- [Data]:
<<<<
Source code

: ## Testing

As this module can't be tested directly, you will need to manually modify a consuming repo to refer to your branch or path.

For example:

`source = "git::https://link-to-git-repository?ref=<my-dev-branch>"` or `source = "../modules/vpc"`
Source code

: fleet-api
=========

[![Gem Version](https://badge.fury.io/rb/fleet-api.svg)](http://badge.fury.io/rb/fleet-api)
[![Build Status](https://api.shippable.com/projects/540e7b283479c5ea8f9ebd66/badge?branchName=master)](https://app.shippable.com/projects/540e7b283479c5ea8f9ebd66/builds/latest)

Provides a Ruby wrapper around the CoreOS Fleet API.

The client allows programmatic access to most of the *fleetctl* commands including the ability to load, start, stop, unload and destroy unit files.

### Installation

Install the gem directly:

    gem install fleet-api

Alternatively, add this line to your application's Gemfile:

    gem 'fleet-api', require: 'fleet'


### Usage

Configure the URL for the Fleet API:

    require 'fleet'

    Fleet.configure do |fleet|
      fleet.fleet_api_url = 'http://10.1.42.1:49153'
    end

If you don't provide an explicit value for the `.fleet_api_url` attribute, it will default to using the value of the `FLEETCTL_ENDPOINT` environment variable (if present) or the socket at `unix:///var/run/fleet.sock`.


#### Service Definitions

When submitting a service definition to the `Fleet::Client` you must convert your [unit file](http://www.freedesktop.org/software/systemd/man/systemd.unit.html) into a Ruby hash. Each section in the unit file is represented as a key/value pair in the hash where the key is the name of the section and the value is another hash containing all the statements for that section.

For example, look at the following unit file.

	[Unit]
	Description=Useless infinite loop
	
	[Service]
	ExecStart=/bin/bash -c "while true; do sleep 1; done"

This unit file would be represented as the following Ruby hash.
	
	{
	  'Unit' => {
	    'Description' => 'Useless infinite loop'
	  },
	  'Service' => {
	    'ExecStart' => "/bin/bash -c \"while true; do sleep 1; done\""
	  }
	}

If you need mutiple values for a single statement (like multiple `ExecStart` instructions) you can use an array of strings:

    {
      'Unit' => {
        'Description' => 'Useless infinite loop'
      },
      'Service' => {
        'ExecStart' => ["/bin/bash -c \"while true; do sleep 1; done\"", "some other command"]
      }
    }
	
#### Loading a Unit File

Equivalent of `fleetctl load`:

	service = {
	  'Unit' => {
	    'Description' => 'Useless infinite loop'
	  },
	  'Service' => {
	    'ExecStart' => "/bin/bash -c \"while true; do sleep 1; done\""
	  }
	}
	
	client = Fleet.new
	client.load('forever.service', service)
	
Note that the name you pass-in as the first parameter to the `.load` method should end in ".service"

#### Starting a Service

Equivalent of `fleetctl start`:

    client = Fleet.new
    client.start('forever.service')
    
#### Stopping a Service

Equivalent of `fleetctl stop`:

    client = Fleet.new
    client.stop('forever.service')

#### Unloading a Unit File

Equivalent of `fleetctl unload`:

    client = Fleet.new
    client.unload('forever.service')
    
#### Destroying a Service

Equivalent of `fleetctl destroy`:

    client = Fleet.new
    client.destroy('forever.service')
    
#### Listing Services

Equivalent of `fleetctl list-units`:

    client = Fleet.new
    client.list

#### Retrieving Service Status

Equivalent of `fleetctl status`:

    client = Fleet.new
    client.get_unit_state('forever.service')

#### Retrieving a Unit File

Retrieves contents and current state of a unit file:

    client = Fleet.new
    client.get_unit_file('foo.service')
>>>>
- [Instructions for the task]:
Using the material above, find each line that holds "directly" and copy that line.

- [Answer space]:
As this module can't be tested directly, you will need to manually modify a consuming repo to refer to your branch or path.
Install the gem directly:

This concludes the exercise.